Indian Pediatr 2015;52: 373-374
Newborn Screening in India
S Sachidananda Kamath
National President, Indian Academy of Pediatrics,
ewborn screening for common metabolic and genetic
disorders should be an integral part of neonatal care as early detection
and treatment can help prevent intellectual and physical defects and
life threatening illnesses . The list of conditions for which
screening is carried out differs from country to country, based on the
prevalence of the condition and available resources. Universal screening
for about 40 to 50 metabolic disorders is mandatory in US, Europe and
many other countries across the world. Though universal screening is a
cost-intensive exercise, the benefits far exceed the cost as it helps in
reducing the mortality and morbidity of these diseases. In 1968, Wilson
and Jungner  proposed the following criteria for inclusion of a
condition in screening: (i) condition should have an important
health problem/frequency; (ii) test should be acceptable to the
population (reliable/simple); (iii) disease does not manifest at
birth/ routine examination; (iv) treatment will prevent mortality
and morbidity; (v) delay in diagnosis will cause irreversible
damage; and (vi) screening is cost-effective.

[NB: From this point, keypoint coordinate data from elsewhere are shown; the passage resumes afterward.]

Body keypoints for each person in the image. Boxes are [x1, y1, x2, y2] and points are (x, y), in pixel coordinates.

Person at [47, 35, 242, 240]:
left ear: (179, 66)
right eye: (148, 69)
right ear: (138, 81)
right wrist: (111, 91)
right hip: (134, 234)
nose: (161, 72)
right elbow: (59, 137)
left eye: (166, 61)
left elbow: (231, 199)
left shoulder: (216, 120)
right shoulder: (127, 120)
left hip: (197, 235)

The conditions for which neonatal screening has been
proposed in Indian scenario include hearing loss, congenital
hypothyroidism, congenital adrenal hyperplasia (CAH) and
glucose-6-phosphate dehydrogenase (G6PD) deficiency [3-10]. Hearing loss
has a high incidence, and if not corrected before 6 months of age,
may lead to permanent hearing and speech impairment. Congenital
hypothyroidism also has a high incidence and is the most
important preventable cause of intellectual disability. Congenital
adrenal hyperplasia. If undetected at birth, can result in mortality,
morbidity or genital abnormalities. G6PD deficiency has a relatively
high incidence in Northern parts of the country, and cost of testing is
affordable. Considering the prevalence of these conditions and huge
financial implications for universal screening for a developing country
like India, a practical approach will be to categorise the conditions as
Category A (all newborns): Screening for
congenital hypothyroidism and hearing should be a must in Indian
scenario. Screening for CAH and G6PD deficiency may be added in a phased
manner. G6PD screening should be done in Northern states of the country.
Screening for Sickle cell disease and other hemoglobinopathies should be
undertaken in pockets of high incidence.
Category B (High risk screening): Screening for
the following disorders should be conducted in the high risk population
(consanguinity, previous children with unexplained intellectual
disability, seizure disorder, previous unexplained sibling deaths,
critically ill neonates, newborns/children with symptoms/
signs/investigations suggestive of inborn errors of metabolism). These
conditions include phenylketonuria, homocystinuria, alkaptonuria,
galactosemia, sickle cell anemia and other hemoglobinopathies, cystic
fibrosis, biotinidase deficiency, maple syrup urine disease,
medium-chain acyl-CoA dehydrogenase deficiency, tyrosinemia and fatty
acid oxidation defects.
Category C: Screening (in resource-rich
setting/expanded screening) for 30-40 inherited metabolic disorders may
be offered to ‘well-to-do’ families, especially in urban settings where
facilities for sending sample to laboratory are available.
India is going through a progressive transitional
phase of control over infant mortality and morbidity due to infections,
and emergence of genetic conditions.
The WHO has recommended that genetic
services should be introduced in countries with an infant mortality rate
(IMR) less than 50. India with an IMR of 40 should introduce newborn
screening and genetic services.
The Indian Academy of Pediatrics strongly
advocates inclusion of newborn screening in our
public health policy, and will
offer its technical and logistic inputs to the
Government of India for initiating this program.